**Source passage**
Radio Direction Finding is an exercise that makes use of directional antennas in an attempt to track down the source of a radio signal. Multiple bearings taken from disparate vantage points can provide a set of triangulated bearings that will narrow down a search area such that the signal source can be found. It is possible for multiple receiving stations to work cooperatively to find the signal source, such as searching for a stuck transmitter, jammer, tracking down a lost hiker, or a downed aircraft.
Some people conduct exercises where a station deliberately hides, and sends periodic transmissions for teams of hunters to track down. Tracking teams work individually in an effort to be the first to find the hidden transmitter. Scoring may be based solely on elapsed time, or on accumulated mileage, a combination of both, or other criteria.
Below is a description of a hunt that took place in January of 2010 in Edmonton, Alberta. At that time APRSISCE/32 did not support DF Reports, so RadioMobile was used as a tool to plot directional sectors. Since that time, APRSISCE/32 has had DF sector support included. Images on the left are from RadioMobile, where the images on the right are from APRSISCE/32.
Note: Clicking on an image may bring up a bigger version to see more easily.
|The first bearing was taken from the Northern Alberta Radio Club repeater site. This site has an excellent height above the city, and can give a very clean and reliable first directional. This bearing was nice and strong, and very clean, indicating southwest . Since the only route out of the NARC site is to the west, the decision was made to travel south on 17th street towards Anthony Henday Drive.
|A second bearing was taken just north of Whitemud Drive, a major east/west freeway. This bearing was used to get a cross bearing on the fox. While the heading didn’t change much, and still left a large area of overlap, it did confirm that the target area was still south of the Whitemud. The decision made was to continue travelling south towards the Anthony Henday ring road.
|A third bearing was taken just north of 23rd Avenue. This bearing gave a better cross bearing, and narrowed the potential search area. This also confirmed the selection of Anthony Henday as an access route to the search area.

**Given data**

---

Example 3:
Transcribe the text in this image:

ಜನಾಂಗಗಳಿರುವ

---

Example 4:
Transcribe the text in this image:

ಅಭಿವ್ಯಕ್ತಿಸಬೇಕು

**Brief 1**
Please write out the stretch of the radio direction finding passage from "Some people conduct" through "or other criteria.".
**Brief 2**
Continue the radio direction finding passage from the point where it stops.
The items are separate material, apart from the radio direction finding passage.

**Exercise result 1**
Some people conduct exercises where a station deliberately hides, and sends periodic transmissions for teams of hunters to track down. Tracking teams work individually in an effort to be the first to find the hidden transmitter. Scoring may be based solely on elapsed time, or on accumulated mileage, a combination of both, or other criteria.

**Exercise result 2**
|The fourth bearing was taken from just before the 91 St off ramp. This location was chosen so that if the bearing was diverging from the Anthony Henday, then a new route could be chosen. The heading observed was slightly north of west. Whether this bearing was influenced by physical characteristics in the area or by psychological factors is unknown. I had the idea in my mind that the fox was near the intersection of Calgary Trail and Anthony Henday. This may have tainted what I perceived as the directional bearing.
|Here’s a closer look at the area of interest. You can see that the fourth bearing does not correspond with the other bearings taken previously. Long range bearings can be less accurate, so the latest bearing was assumed to be more accurate. Sometimes however you get thrown a red herring. One has to weigh the merits of each bearing, and be prepared to ignore possible tainted data.|
|The fifth bearing was taken just before the 119th Street turn off, as the next opportunity to exit the Anthony Henday was nearly 3 miles ahead. This bearing was found to point back to the east, indicating that the hidden transmitter location had been overshot. The bearing indicating slightly north of east lead me to focus on South Edmonton Common (A major shopping center, the pink background area on the map) as a potential target area. All previous bearings have been cleared to enable easier visualization of the latest higher accuracy bearings. We know the hidden transmitter will be within the area of probability defined by the previous long range bearings._
|The sixth bearing was taken from an area close to the suspected target area, in order to determine whether the hidden transmitter was east or west of Calgary Trail. Bearing combined with signal strength information indicated that the hidden transmitter was most likely in South Edmonton Common.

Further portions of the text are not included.